Hi everybody! You have already helped me, some months ago, with a similar question. At the time, I needed to make a line thicker. Your help was precious to helping me improve. I am a newbie, and I use Krita to draw mandalas.
The issue I meet is that I draw, then I use the “smooth” function (select opacity → substitute → smooth), then what results is a drawing with thicker lines, that I don’t want. I attach 2 images: the first is a pic of the screen while drawing; the second one is the final result).
I have tried different solutions (as I could imagine) including all you have suggested to me last time and the shrink function, but I guess that I don’t know how to use in a profitable way all the wonderful tools offered I have imagined I could use the eraser as well, or is it pure fantasy? How to prevent this problem when I want to smooth it?
Thank you so much for your help and for the great work you do with Krita
@tachiko thank you! Could you help me with the procedure? I know a few basic actions. First, I guess I have to select (what kind of selection?), then “liquify”, “transform”, and “Invert”… Are they functions where I need to insert any parameters? I’d prefer not to change software, but if I can’t solve it, I’ll have a look at gimp. In the meantime, thank you!
I don’t know if the effect will be satisfying for you, but you can make the lines on a finished black and white picture like this thinner (or thicker) by using G’MIC (Filter → Start G’MIC-Qt).

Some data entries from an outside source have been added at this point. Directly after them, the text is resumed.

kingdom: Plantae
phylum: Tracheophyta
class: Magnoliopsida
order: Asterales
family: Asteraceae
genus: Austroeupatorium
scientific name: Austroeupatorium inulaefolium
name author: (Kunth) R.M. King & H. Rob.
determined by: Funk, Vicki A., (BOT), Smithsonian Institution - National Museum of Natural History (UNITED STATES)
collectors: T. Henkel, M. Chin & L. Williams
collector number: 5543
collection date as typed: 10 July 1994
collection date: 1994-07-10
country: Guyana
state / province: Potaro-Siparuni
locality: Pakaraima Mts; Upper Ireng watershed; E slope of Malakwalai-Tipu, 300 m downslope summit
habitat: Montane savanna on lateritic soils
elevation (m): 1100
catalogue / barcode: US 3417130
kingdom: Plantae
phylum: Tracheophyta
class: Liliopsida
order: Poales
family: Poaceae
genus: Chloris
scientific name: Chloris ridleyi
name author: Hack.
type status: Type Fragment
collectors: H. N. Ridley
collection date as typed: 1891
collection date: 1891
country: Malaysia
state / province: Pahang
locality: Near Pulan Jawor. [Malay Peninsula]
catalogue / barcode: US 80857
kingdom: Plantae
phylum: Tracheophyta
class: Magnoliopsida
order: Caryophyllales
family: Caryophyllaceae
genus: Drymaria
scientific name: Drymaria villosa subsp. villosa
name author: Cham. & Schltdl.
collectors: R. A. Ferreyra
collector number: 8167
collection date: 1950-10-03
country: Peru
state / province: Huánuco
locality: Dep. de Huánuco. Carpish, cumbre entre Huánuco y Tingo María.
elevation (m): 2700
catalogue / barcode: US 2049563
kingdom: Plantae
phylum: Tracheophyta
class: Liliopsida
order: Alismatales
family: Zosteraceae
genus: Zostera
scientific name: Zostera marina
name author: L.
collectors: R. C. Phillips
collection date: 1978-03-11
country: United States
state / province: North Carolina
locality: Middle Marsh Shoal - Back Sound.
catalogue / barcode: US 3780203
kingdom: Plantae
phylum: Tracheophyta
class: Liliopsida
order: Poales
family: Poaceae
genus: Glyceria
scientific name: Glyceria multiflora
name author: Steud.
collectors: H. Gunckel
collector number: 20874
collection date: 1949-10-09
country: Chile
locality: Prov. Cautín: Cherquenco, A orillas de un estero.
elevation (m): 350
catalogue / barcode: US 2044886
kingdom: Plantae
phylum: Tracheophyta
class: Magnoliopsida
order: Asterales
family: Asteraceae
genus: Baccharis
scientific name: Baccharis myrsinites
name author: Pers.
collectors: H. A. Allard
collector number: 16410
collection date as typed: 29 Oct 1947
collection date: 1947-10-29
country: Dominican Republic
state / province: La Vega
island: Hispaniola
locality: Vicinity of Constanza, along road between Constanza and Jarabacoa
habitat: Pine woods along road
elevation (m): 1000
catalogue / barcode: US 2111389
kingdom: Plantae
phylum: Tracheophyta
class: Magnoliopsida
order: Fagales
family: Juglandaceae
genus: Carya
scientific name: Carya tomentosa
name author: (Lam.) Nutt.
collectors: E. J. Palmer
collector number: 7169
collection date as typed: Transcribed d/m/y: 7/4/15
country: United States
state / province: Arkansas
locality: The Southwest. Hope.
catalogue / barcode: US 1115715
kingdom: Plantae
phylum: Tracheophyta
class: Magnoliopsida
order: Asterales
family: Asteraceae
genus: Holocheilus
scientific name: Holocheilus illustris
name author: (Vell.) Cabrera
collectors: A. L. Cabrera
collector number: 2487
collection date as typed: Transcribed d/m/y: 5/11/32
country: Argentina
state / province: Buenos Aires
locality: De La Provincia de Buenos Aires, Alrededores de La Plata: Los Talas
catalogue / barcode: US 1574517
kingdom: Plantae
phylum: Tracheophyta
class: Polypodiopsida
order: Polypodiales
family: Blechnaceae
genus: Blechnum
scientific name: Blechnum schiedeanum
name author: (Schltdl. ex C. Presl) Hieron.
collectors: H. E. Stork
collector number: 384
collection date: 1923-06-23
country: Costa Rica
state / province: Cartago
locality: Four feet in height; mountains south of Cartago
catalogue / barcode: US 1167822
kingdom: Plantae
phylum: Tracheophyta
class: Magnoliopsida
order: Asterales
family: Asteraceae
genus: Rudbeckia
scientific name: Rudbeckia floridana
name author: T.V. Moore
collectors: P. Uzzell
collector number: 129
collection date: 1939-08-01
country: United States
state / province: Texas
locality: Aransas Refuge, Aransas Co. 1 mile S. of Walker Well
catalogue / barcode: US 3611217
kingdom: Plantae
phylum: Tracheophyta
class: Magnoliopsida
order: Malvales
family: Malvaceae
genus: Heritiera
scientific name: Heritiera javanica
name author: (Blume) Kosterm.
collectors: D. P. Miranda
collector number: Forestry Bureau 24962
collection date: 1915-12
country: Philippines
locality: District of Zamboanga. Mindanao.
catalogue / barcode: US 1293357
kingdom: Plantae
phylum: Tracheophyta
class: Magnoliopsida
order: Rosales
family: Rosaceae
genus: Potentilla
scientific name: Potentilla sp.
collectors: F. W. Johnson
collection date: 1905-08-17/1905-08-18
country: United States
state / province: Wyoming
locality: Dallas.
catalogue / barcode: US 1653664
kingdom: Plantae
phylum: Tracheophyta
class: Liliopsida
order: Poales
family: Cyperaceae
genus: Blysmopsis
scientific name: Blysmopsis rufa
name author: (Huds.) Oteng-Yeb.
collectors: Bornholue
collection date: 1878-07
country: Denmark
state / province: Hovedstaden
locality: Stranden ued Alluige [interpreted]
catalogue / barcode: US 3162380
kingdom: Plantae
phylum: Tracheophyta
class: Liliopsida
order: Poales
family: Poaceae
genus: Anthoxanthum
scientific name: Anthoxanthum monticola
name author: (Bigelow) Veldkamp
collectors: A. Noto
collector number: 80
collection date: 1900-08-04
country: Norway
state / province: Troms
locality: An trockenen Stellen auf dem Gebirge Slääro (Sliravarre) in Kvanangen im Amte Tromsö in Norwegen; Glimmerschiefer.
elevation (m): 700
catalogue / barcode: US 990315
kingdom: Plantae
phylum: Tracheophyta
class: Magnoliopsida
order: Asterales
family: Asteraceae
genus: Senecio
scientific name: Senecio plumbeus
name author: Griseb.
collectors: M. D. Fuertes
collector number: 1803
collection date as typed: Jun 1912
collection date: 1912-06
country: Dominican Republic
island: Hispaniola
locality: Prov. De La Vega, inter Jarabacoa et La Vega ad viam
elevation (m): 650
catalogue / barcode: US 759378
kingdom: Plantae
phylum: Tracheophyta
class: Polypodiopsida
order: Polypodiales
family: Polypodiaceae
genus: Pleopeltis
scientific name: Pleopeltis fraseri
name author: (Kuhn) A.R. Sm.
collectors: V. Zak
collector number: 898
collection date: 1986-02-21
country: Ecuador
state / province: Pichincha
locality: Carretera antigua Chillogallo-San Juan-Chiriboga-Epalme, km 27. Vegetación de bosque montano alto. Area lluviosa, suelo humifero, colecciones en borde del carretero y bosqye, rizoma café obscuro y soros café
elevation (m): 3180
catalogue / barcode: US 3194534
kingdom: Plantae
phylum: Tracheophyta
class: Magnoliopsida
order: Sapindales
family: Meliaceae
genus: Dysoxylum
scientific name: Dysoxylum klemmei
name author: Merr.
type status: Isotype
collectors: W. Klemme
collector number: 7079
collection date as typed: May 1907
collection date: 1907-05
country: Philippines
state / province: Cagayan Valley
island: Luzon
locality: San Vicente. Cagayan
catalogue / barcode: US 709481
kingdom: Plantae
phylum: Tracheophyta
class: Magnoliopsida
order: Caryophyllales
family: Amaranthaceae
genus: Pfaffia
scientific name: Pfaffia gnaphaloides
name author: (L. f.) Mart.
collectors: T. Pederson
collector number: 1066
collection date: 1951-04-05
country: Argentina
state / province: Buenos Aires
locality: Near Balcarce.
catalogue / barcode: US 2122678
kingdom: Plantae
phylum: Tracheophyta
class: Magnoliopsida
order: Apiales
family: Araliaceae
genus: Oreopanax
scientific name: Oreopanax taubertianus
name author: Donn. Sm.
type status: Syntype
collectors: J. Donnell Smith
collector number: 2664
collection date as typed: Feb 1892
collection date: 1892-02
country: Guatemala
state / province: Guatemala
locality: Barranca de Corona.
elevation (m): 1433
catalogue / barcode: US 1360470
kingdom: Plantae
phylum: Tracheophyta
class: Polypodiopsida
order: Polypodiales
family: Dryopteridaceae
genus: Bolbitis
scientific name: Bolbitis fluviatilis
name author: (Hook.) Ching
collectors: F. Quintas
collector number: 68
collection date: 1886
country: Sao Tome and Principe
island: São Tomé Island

When you open G’MIC, find Contours → Morphological Filter.
If your picture has black lines on white background like here, you can choose the Dilation action to make the lines thinner or Erosion to make them thicker and adjust how strong this effect should be with the Size slider (you should probably select very small values on it).
I can show you what it looks like on your picture if you don’t mind me using it for this purpose.
For your next mandala, why not try changing the width of the line before you start? You have infinite control over line width using the size adjustment.